──────── Dataset content ────────
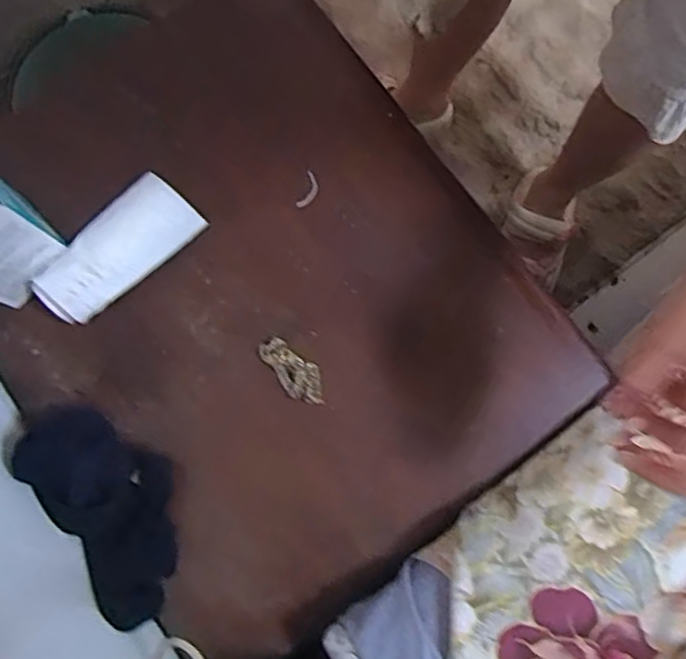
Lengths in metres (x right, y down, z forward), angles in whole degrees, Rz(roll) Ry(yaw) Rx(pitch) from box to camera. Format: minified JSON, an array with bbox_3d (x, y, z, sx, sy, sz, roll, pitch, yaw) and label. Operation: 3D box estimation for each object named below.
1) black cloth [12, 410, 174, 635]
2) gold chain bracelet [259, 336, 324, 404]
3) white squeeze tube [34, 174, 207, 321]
[{"bbox_3d":[-0.158,0.127,0.450,0.075,0.074,0.142,-36,82,-3],"label":"black cloth"},{"bbox_3d":[-0.037,0.032,0.500,0.028,0.008,0.061,-38,82,-6],"label":"gold chain bracelet"},{"bbox_3d":[-0.175,-0.063,0.499,0.128,0.043,0.059,-44,82,-5],"label":"white squeeze tube"}]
────────
Your instructions:
Lines from the one holding "1) black cloth [12, 410, 174, 635]" to the last line of the records: return these exactly, and only these.

Exercise solution:
1) black cloth [12, 410, 174, 635]
2) gold chain bracelet [259, 336, 324, 404]
3) white squeeze tube [34, 174, 207, 321]
[{"bbox_3d":[-0.158,0.127,0.450,0.075,0.074,0.142,-36,82,-3],"label":"black cloth"},{"bbox_3d":[-0.037,0.032,0.500,0.028,0.008,0.061,-38,82,-6],"label":"gold chain bracelet"},{"bbox_3d":[-0.175,-0.063,0.499,0.128,0.043,0.059,-44,82,-5],"label":"white squeeze tube"}]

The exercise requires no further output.